What Makes It Unique
CodeSandbox’s most technically distinctive capability is running a complete module resolution and transpilation pipeline entirely in the browser without any server-side compute. The sandpack-core manager implements a fully in-browser CommonJS resolver that handles dynamic npm dependency fetching, IndexedDB caching, and Hot Module Replacement — capabilities that normally demand a Node.js server. BrowserFS provides a POSIX-like filesystem API in-memory, enabling code that depends on Node’s fs module to run unmodified inside a browser tab. The URL transformation pipeline that converts any public GitHub repository URL into a live runnable sandbox in seconds is operationally unique at this scale. The codesandbox-api message protocol, enabling typed two-way communication between the isolated sandbox iframe and the parent editor, makes safe third-party embedding via react-embed practical — a capability competitors have not replicated as cleanly.
Self-Hosting
CodeSandbox uses a dual-license structure. The main application and editor are released under GNU GPL v3, which is a strong copyleft license requiring that any derivative work you distribute must also be released under GPL v3. The packages/common, packages/sandpack-core, and packages/app/src/sandbox packages are licensed under the Apache License 2.0, which is permissive — you can use, modify, and distribute those components without copyleft obligations. If you intend to build a commercial product on top of this codebase, the GPL v3 portions require careful legal review, as the copyleft terms apply to the full application layer that wraps the Apache-licensed execution engine.
Self-hosting the CodeSandbox client is technically feasible but operationally non-trivial. The client repository only covers the browser application — the backend API server (Phoenix/Elixir), the microVM infrastructure for cloud-based environments, and the authentication service are separate systems not included here. Running just the browser editor requires a compatible API backend and the team’s Nginx configuration, none of which are packaged together for self-hosting. You take on full responsibility for deployment, SSL termination, dependency CDN availability (the in-browser bundler fetches packages from UNPKG or a custom CDN at runtime), and keeping the monorepo’s many packages in sync during updates.

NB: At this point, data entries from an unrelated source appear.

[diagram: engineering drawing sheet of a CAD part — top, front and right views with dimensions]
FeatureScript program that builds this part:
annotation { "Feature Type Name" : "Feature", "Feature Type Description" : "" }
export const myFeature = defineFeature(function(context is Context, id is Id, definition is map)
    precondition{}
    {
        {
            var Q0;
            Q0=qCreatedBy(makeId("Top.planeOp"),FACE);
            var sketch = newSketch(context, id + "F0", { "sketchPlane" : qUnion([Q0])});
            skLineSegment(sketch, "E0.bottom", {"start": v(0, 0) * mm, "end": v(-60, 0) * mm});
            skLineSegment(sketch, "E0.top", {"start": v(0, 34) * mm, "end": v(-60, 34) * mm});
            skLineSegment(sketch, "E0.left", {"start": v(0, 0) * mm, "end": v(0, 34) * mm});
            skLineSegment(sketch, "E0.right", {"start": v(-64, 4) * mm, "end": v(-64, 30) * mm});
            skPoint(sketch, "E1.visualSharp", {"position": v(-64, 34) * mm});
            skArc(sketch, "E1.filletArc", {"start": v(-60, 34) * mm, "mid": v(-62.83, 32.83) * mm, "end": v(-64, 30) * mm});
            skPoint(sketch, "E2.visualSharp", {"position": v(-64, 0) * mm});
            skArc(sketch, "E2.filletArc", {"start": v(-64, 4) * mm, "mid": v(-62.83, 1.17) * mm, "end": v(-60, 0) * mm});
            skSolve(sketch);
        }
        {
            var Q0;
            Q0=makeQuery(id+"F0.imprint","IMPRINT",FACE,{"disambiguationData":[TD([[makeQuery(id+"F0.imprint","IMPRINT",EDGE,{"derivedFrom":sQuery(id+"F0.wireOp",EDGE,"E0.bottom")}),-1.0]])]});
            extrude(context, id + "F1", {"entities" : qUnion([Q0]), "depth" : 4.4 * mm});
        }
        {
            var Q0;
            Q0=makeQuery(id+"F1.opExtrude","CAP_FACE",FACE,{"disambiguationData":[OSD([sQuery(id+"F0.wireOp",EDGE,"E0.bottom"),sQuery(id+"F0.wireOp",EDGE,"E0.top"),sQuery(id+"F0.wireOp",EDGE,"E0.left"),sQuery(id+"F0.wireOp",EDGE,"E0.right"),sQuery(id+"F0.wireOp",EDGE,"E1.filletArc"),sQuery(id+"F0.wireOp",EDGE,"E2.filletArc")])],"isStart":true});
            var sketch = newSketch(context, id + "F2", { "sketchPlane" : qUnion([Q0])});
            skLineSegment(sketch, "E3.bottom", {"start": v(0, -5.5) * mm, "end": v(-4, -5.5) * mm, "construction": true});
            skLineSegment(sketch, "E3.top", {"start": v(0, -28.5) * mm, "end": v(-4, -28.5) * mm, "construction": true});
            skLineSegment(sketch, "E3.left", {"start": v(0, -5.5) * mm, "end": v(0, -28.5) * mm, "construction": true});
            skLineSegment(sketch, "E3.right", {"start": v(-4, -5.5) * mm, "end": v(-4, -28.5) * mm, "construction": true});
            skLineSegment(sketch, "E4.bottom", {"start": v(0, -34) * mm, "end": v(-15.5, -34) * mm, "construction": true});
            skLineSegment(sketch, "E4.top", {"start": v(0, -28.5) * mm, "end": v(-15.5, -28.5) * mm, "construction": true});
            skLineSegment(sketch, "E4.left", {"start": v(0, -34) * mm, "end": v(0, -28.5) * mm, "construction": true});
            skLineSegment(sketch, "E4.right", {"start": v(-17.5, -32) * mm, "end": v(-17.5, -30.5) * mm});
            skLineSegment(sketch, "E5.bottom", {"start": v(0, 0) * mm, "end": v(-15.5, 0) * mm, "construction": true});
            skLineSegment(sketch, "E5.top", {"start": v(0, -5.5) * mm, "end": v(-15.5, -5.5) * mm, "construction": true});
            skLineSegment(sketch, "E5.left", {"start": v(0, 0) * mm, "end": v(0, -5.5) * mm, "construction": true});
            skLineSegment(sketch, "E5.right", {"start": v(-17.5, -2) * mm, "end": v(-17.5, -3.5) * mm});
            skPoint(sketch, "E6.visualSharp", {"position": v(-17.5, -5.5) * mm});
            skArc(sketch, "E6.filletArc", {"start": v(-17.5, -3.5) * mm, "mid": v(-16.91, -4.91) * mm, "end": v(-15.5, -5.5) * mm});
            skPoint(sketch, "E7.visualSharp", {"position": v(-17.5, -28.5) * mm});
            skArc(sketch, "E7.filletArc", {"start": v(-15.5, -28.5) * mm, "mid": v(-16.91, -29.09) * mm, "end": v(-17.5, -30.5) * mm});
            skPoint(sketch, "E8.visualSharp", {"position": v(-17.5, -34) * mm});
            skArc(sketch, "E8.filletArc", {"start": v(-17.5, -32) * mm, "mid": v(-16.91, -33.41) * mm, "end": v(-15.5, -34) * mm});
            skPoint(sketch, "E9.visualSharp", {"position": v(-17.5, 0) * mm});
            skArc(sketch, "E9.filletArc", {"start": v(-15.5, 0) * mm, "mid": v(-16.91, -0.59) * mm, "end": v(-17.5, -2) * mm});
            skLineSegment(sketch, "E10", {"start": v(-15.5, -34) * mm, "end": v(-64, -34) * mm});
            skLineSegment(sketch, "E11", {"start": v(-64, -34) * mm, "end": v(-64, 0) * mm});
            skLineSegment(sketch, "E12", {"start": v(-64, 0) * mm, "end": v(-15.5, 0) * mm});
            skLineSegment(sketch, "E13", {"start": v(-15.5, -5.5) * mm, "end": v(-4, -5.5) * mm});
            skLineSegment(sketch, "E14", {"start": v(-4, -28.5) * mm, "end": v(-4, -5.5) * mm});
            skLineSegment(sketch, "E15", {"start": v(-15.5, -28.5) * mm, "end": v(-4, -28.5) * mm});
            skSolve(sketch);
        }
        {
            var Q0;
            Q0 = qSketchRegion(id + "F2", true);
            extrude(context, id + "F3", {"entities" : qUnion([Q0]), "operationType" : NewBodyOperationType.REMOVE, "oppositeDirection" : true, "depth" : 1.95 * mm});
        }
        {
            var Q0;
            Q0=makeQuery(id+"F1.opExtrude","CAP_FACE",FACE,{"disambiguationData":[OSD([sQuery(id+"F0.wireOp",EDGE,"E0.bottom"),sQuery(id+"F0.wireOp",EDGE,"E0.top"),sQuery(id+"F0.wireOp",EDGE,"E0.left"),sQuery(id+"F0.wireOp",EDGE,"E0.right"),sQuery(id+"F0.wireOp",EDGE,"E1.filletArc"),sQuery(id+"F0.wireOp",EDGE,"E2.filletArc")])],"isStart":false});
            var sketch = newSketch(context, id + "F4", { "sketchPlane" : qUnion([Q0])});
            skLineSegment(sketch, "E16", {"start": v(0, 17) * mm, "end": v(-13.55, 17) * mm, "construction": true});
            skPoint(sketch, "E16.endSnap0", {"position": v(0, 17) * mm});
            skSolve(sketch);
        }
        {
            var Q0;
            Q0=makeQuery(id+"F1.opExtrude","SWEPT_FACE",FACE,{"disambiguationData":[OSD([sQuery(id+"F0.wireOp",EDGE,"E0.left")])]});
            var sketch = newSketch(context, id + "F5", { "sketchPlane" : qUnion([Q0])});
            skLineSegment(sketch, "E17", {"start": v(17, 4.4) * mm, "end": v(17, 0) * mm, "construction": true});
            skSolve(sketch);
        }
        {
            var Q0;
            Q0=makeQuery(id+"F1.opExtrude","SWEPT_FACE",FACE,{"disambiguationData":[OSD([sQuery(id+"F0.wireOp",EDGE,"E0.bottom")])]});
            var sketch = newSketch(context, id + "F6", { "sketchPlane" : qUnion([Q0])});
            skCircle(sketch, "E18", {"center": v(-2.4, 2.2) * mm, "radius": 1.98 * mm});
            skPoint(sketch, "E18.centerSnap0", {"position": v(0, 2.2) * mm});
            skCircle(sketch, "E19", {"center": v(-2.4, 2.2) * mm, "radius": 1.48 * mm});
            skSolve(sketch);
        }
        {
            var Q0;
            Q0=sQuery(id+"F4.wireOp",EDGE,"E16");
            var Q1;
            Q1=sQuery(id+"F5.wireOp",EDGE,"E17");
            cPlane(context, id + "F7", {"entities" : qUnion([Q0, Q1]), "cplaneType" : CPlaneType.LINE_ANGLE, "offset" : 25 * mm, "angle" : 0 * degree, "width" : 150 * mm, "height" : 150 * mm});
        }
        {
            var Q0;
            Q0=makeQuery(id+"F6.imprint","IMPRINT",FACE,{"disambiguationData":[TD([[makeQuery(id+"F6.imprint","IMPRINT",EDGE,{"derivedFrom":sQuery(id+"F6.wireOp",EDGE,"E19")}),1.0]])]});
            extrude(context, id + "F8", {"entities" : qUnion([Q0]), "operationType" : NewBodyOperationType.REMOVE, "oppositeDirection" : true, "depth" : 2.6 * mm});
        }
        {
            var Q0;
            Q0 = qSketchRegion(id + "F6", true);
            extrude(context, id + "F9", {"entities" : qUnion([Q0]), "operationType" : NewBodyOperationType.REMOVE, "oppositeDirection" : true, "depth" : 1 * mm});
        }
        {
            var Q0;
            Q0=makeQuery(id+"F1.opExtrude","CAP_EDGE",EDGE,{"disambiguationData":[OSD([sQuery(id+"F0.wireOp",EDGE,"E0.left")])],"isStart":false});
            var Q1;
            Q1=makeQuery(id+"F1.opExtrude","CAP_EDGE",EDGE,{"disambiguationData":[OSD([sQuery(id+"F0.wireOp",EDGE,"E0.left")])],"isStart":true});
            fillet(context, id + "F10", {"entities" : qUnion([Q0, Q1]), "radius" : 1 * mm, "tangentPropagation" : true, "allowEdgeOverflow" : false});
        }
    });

The managed codesandbox.io platform adds substantial capabilities that the open-source client alone cannot provide: microVM sandboxes with sub-second resume times, Dev Container support via Docker Compose, the CodeSandbox SDK for programmatic sandbox management, GitHub integration with branch-per-PR environments, team dashboards, and Codeium AI autocomplete. The free tier at codesandbox.io covers personal use; paid plans unlock private sandboxes, additional VM resources, and team collaboration at scale. For most teams, the operational burden of self-hosting the full stack — without the microVM layer — makes the hosted platform the practical choice unless GPL v3 compliance is unworkable for the use case.